To continue a debate only just begun at the workshop, I also organised the interdisciplinary panel ‘Lights in the Distance – Migration History on our shores’ which, as part of as part Writing on the Wall festival Black History Month programme, explored the broader issue of migration from the West Indies to Central Asia. To explore parallel storylines relating to past and present migrants, I was in conversation with journalist Daniel Trilling, Dr. Kathy Burrell, Dr. Arshad Isakjee and PhD candidate Emy Onuora. We succeeded in exploring overlapping themes and uncovering how history repeats itself in terms of the inhumane treatment of people, whether of the refugee ‘crisis’ or the Windrush scandal.

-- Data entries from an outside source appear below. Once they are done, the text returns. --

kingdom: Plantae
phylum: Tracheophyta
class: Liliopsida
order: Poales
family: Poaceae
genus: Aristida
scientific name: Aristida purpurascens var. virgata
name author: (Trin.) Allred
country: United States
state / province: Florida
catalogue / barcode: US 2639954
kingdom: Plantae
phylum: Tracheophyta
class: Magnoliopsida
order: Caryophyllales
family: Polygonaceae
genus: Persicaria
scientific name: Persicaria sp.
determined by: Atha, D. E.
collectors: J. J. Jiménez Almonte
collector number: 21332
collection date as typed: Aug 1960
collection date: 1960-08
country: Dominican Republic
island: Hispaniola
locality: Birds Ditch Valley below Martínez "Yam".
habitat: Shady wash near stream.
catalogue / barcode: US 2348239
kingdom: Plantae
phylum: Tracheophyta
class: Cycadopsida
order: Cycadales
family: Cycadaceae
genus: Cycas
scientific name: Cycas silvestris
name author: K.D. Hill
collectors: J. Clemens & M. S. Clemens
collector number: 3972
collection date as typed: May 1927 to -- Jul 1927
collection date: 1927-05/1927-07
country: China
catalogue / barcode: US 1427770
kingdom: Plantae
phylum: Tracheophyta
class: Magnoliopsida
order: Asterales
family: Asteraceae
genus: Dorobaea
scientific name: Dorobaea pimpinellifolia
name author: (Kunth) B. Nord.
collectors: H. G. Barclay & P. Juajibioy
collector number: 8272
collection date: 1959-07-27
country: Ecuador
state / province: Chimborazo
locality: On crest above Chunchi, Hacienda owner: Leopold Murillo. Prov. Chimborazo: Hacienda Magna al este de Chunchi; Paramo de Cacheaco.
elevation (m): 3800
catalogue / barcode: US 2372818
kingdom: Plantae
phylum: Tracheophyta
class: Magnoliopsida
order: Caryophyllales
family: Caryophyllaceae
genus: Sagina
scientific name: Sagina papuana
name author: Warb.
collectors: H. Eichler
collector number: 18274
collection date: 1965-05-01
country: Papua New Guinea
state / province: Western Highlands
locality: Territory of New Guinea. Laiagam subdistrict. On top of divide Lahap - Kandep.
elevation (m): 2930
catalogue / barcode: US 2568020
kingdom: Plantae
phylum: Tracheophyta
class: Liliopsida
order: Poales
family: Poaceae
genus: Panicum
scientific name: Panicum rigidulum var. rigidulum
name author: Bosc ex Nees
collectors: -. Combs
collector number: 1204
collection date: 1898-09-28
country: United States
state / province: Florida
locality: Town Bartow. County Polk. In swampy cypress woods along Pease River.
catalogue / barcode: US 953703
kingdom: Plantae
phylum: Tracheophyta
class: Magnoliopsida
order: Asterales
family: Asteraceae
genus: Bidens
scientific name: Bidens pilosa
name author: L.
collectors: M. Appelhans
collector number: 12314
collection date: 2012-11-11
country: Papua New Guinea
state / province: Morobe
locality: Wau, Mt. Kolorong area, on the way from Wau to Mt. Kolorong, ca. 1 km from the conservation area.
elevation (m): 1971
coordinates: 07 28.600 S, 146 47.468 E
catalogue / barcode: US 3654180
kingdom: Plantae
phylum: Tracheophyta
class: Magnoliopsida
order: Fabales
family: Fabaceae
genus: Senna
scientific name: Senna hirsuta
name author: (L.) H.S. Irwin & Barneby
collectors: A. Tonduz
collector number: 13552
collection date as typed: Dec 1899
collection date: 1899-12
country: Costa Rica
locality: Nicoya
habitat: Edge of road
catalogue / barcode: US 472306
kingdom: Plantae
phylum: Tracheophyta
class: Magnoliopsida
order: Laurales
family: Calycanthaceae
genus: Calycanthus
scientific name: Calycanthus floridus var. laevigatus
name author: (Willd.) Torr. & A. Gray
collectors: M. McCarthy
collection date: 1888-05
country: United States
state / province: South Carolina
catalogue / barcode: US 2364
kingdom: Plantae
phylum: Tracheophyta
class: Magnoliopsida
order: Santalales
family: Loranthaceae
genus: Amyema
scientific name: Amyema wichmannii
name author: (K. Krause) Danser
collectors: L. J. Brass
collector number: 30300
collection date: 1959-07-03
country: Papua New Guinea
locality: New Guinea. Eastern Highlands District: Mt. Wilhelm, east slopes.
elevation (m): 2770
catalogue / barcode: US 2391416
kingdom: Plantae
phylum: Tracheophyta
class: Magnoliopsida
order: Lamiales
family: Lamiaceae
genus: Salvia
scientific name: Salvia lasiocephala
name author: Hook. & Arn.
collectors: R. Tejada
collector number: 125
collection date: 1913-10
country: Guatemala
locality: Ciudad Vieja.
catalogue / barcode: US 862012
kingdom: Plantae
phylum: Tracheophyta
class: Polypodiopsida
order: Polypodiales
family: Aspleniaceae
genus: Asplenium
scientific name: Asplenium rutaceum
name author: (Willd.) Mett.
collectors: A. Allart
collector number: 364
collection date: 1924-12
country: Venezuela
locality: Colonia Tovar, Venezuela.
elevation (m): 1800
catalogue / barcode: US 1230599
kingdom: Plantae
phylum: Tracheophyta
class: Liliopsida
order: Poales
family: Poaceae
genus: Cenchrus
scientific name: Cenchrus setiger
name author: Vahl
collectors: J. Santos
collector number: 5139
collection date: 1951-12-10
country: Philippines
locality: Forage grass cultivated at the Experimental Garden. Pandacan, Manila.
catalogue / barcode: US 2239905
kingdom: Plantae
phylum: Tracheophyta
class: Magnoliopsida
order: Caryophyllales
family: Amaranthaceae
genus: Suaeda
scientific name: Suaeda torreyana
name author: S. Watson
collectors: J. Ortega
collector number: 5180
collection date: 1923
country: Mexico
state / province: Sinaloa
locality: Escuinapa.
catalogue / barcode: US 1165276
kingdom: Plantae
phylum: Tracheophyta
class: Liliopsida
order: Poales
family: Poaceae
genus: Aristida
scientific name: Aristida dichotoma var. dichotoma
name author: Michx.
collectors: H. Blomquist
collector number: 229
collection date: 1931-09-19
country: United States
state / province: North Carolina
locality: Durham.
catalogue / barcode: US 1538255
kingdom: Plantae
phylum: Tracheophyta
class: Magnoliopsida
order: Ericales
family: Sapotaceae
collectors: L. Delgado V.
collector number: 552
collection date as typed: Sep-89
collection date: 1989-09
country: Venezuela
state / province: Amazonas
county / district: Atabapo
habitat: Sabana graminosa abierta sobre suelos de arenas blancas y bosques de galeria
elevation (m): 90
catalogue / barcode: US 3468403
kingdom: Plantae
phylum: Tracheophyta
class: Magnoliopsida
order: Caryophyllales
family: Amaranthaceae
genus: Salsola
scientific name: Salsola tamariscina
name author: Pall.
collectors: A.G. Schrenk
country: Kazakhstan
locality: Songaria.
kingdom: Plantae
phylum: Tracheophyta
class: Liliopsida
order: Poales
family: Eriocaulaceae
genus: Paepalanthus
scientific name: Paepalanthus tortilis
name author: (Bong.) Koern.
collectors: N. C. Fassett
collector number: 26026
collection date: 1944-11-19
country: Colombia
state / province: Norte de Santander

Migration, media stories and artistic production are all components of my PhD thesis titled ‘Re-thinking World Literature and Diasporic Writing: the Case of Afghanistani Translingual Authors Khaled Hosseini and Atiq Rahimi’. With this comparative study, I claim that contemporary studies of World Literature are predominantly focussed on the sociology of literature and not its distinctive poetics. It is my contention that studies on World Literature would benefit significantly from exploring literary strategies aimed at broadening the current definition of translingual authors living in diasporic contexts. Intending to introduce academics to a new perspective on Afghanistani translingual authors, I have already presented my research at The University of Sydney, SOAS University of London, Université de la Sorbonne (Paris IV), The University of Melbourne, The University of Oxford, The University of Leeds and The University of Berlin. My thesis is informed by narratology, postcolonial and media studies, I aim to foreground different literary and linguistic strategies for a more heterogeneous view of Diaspora writing. By interpreting artistic voices, we can break with the usual narratives and resist the binaries of victimisation and terrorism that give a distorted image of countries like Afghanistan and of their people.”